Sabbath Mondays Child Review
Unfortunately, when carving bends, the specification is let down slightly by the standard Mavic Equipe S wheel system. Although the wheels themselves are sturdy and quite light at the price point, the Yksion tyres are inconsistent. They offer uncertain grip; squirming under cornering load. Worse, they perform unpredictably when conditions become mixed, breaking loose with little warning on damp roads. We’d recommend swapping them for another performance tyre.
This bike really came to life when we started cranking the watts. Up the climbs, the frame displayed the springiness titanium is known for. Rocking the bars side-to-side out of the saddle, the bike was eager to jump forward under acceleration. The flared down and seat tubes kept the bottom bracket under the rider and the front wheel went where it was pointed even when we jumped out of the saddle. The frame may share the ride qualities of other titanium and steel frames, but the lateral stiffness reinforced that Sabbath’s labour-intensive tube shaping is not just a marketing ploy.
Seated climbing was comfortable. We found the stem-to-bar drop perfect for comfortable ascending with hands on the tops or hoods. Standing on the pedals or powering in the saddle on the flats yielded similar results: The Monday’s Child was just solid, never wavering or skipping around, the wheels staying planted, inspiring confidence in the rider at all times. We were extremely impressed.

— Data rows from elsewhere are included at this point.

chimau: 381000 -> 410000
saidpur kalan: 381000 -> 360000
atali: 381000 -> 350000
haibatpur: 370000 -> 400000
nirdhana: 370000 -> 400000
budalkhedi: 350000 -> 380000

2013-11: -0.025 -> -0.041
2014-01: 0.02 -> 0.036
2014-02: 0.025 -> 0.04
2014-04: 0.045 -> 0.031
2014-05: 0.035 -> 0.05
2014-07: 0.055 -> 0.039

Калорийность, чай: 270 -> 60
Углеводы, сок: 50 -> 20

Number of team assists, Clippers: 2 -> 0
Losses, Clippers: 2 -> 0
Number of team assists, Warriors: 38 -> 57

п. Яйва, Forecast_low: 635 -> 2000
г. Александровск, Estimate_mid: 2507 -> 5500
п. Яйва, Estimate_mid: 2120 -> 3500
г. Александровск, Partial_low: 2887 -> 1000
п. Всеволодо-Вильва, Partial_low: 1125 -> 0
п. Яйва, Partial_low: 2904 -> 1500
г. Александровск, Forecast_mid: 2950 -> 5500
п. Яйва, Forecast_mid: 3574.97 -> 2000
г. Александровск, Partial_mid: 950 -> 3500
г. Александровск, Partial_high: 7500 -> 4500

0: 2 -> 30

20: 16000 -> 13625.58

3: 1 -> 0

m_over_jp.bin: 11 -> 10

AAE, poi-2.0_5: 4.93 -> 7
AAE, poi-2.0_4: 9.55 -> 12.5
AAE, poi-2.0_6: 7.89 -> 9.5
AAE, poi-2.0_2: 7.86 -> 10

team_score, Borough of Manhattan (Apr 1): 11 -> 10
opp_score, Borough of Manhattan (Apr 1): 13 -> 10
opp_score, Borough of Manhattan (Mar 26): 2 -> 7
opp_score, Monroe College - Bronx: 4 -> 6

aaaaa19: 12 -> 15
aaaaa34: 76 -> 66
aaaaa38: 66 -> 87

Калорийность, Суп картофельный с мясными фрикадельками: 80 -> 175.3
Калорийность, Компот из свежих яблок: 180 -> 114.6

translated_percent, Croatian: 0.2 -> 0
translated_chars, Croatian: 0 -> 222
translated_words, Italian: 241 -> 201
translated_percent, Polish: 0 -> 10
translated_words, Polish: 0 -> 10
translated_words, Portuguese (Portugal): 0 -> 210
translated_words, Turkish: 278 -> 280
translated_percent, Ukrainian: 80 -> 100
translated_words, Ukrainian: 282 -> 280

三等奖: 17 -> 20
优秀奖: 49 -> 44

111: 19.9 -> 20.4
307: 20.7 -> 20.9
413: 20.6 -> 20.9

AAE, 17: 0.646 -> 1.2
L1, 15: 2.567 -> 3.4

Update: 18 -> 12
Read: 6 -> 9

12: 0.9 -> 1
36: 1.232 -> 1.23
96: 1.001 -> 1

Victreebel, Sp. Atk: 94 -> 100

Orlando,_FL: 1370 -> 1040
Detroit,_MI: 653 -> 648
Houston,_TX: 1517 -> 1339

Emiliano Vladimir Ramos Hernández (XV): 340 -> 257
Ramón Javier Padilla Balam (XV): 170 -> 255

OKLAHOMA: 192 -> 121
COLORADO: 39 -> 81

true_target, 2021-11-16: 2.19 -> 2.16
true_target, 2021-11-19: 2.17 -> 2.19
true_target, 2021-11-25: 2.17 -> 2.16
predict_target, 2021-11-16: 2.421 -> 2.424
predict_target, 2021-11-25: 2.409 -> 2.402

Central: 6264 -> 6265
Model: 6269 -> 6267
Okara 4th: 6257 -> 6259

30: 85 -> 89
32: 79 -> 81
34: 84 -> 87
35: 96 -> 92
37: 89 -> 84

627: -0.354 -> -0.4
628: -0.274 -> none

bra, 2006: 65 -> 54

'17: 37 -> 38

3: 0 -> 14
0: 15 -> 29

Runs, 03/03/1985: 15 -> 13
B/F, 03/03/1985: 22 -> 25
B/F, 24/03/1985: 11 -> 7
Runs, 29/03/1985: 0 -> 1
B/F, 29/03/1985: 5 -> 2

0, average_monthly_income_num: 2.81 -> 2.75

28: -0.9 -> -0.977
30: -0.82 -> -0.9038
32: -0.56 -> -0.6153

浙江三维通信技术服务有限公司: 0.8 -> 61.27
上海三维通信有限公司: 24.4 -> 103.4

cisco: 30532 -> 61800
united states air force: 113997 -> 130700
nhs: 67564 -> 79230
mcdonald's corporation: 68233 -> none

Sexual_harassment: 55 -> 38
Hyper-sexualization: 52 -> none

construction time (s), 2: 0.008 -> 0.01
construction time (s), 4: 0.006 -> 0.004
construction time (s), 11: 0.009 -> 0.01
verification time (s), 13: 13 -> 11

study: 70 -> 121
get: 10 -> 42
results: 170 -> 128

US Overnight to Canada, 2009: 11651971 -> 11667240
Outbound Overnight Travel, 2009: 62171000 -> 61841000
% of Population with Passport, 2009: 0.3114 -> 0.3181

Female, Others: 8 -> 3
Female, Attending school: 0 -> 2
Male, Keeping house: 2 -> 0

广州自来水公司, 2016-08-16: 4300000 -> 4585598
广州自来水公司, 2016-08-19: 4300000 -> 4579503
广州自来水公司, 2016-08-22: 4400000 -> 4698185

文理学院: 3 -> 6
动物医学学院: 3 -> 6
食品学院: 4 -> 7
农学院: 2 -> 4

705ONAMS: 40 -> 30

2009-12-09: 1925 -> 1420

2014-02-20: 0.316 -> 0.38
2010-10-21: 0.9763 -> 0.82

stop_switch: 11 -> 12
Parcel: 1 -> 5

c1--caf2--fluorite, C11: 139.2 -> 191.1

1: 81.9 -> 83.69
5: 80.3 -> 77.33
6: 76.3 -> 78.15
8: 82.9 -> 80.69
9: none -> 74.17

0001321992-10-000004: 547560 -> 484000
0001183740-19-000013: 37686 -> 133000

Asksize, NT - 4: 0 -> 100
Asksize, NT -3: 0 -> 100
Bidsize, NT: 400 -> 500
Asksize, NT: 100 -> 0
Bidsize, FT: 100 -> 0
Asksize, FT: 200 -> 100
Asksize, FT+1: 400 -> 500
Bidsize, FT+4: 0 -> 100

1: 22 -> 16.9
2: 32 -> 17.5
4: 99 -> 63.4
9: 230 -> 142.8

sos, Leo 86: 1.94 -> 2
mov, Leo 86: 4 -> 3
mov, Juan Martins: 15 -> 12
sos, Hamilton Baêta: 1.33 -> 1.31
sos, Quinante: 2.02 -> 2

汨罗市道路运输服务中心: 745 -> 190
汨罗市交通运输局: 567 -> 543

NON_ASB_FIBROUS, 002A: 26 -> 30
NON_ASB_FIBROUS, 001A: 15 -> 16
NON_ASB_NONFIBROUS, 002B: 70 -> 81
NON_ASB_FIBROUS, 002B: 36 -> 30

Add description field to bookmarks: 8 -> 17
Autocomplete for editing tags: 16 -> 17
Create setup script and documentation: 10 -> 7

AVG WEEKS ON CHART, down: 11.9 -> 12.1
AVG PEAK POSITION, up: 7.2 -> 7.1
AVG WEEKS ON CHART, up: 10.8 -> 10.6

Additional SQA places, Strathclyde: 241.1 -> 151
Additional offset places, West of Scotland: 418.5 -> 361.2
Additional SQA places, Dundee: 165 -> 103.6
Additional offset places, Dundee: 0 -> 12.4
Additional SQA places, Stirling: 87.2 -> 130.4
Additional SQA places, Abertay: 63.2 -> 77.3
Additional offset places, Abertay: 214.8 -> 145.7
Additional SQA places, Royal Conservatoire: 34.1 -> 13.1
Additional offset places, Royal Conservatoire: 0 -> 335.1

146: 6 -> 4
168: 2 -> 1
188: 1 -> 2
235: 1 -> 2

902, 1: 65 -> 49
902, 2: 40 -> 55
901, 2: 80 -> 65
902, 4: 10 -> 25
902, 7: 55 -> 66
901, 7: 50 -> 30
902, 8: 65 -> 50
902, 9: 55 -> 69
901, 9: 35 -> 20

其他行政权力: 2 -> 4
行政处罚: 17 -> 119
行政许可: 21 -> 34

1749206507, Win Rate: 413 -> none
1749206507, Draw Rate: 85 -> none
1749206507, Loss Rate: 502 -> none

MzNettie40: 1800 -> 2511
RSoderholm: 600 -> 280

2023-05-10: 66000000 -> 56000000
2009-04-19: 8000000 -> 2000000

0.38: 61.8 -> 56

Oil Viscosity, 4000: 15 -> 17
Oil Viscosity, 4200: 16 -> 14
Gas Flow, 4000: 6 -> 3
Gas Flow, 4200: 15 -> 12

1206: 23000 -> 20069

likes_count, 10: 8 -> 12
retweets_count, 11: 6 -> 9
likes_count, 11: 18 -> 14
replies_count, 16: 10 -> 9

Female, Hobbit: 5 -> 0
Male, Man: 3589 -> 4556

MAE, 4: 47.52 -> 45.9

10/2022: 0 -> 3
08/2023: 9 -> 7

Racing The Sabbath Monday’s Child
Our race schedule was packed at the end of the year. Desperate for upgrade points, no bike racing stone was left unturned. We raced the Sabbath in rolling circuit races, criteriums, and hilly road races, even stooping to the dreaded Hillingdon as the season crept to a close.
The geometry is more consistent with a pure road-racing machine. With a slightly longer head tube than some racing frame alternatives at a similar price point, relatively relaxed head and seat tube angles, and long top tube the bike’s dimensions appeared to be built for long days in the saddle. After racing the Sabbath for three months, we found it was well suited for anything thrown at it. We believe the secret lies in the combination of tube construction and frame design.
The Monday’s Child performed well in road races as expected. The Surrey League races we compete in usually feature series of small climbs, bumpy descents, and narrow roads. We found ourselves feeling fresher, with less back and hand pain than usual; a reflection of both the comfortable ride and the stable handling.